Bisnis.com, JAKARTA – Meningkatnya impor bahan baku dan barang modal dinilai sebagai ketidakmampuan industri hulu dalam untuk mencukupi kebutuhan industri manufaktur.
Sehingga peningkatan konsumsi yang memuntut kinerja industri makin signifikan tidak memberikan pilihan selain impor.
"Impor bahan baku dan barang modal bagus, hanya saja lebih bagus lain kalau kita bisa mencukupinya dari dalam negeri," kata Ketua Umum Asosiasi Pertekstilan Indonesia Ade Sudrajat kepada Bisnis.com, Minggu (1/7/2018).
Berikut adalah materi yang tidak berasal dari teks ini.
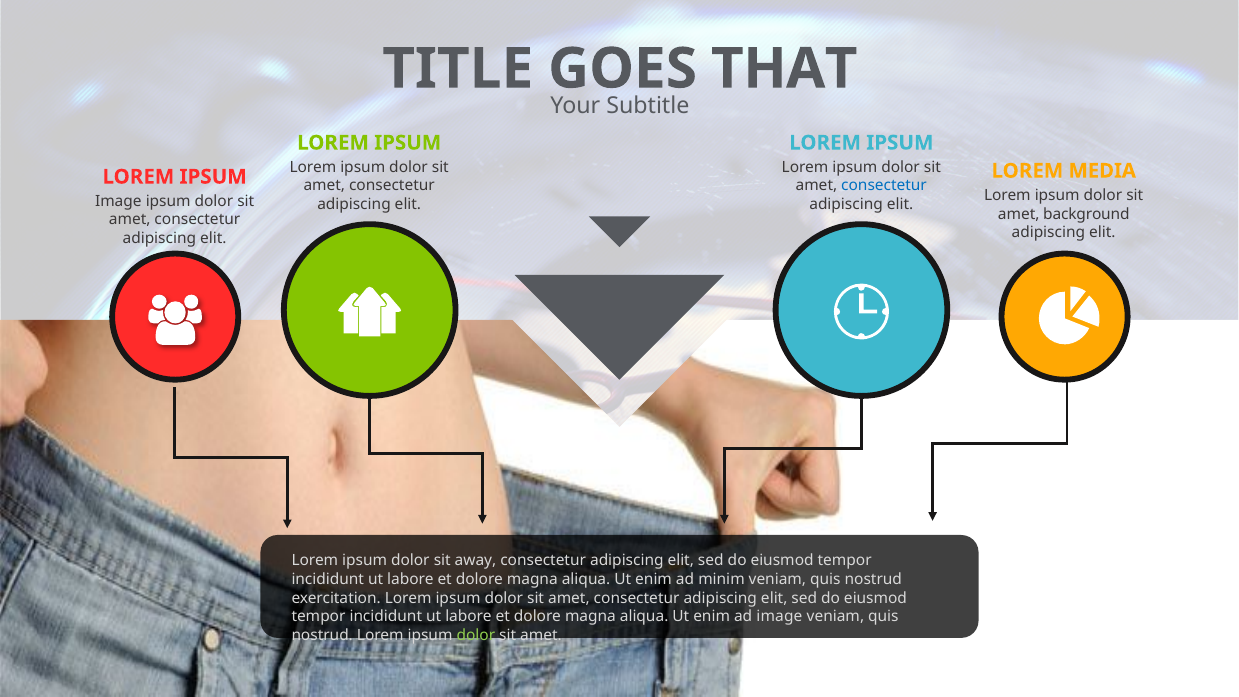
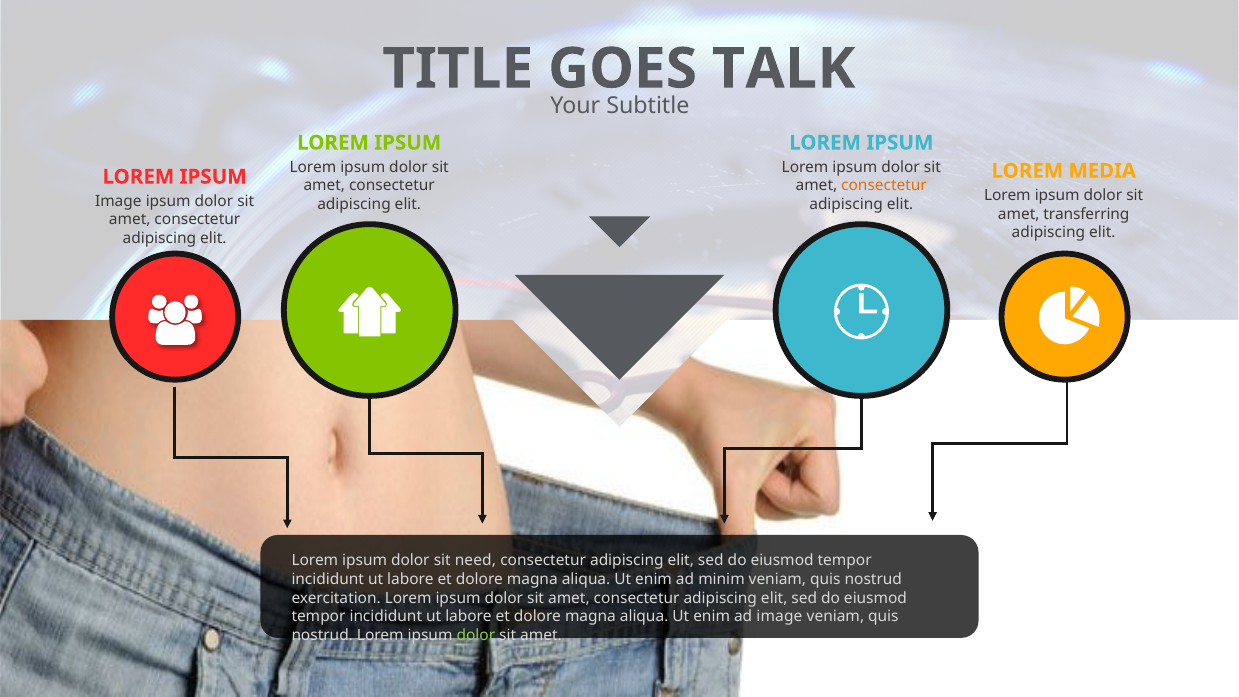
THAT: THAT -> TALK
consectetur at (884, 186) colour: blue -> orange
background: background -> transferring
away: away -> need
Dia menjelaskan, peningkatan impor kali ini bukan disebabkan oleh peningkatan ekspor, melainkan oleh peningkatan konsumsi dalam negeri. Sehingga hal tersebut menuntut pelaku industri menjawabnya dengan peningkatan impor.
Alhasil, dia memperkirakan, surplus neraca perdagangan pada tekstil dan produk tekstil (TPT) yang mencapai US$4,7 juta tahun lalu, turun hingga US$3,9 juta pada tahun ini.
Di sisi lain, Ade mengatakan, walau bagaimapun, peningkatan impor seharusnya tidak menjadi sebuah posisi yang harus dibanggakan. "Karena kita harusnya itu ekspor, apapun produknya harus ekspor," ujarnya.
Untuk meningkatkan ekspor, dia berharap, pemerintah lebih serius dalam perbaikan koordinasi internal, yang mana sangat berhubungan dengan proses perizinan berusaha. Selain itu, perusahaan logistik plat merah juga harus lebih menekankan pelayanan, ketimbang berbisnis dengan pelaku usaha.
"[Dengan demikian], pelaku usaha bisa terbantu bisnisnya, negara dapat cadangan devisa, dan penciptaan lapangan kerja lebih banyak," tutupnya.
Berdasarkan data Badan Pusat Statistik (BPS), impor bahan baku/penolong dan barang modal secara kumulatif Januari—Mei mencapai masig-masing US$57,96 miliar dan US$12,63 miliar, atau lebih tinggi dari periode yang sama tahun lalu senilai US$47,27 miliar dan US$9,44 miliar.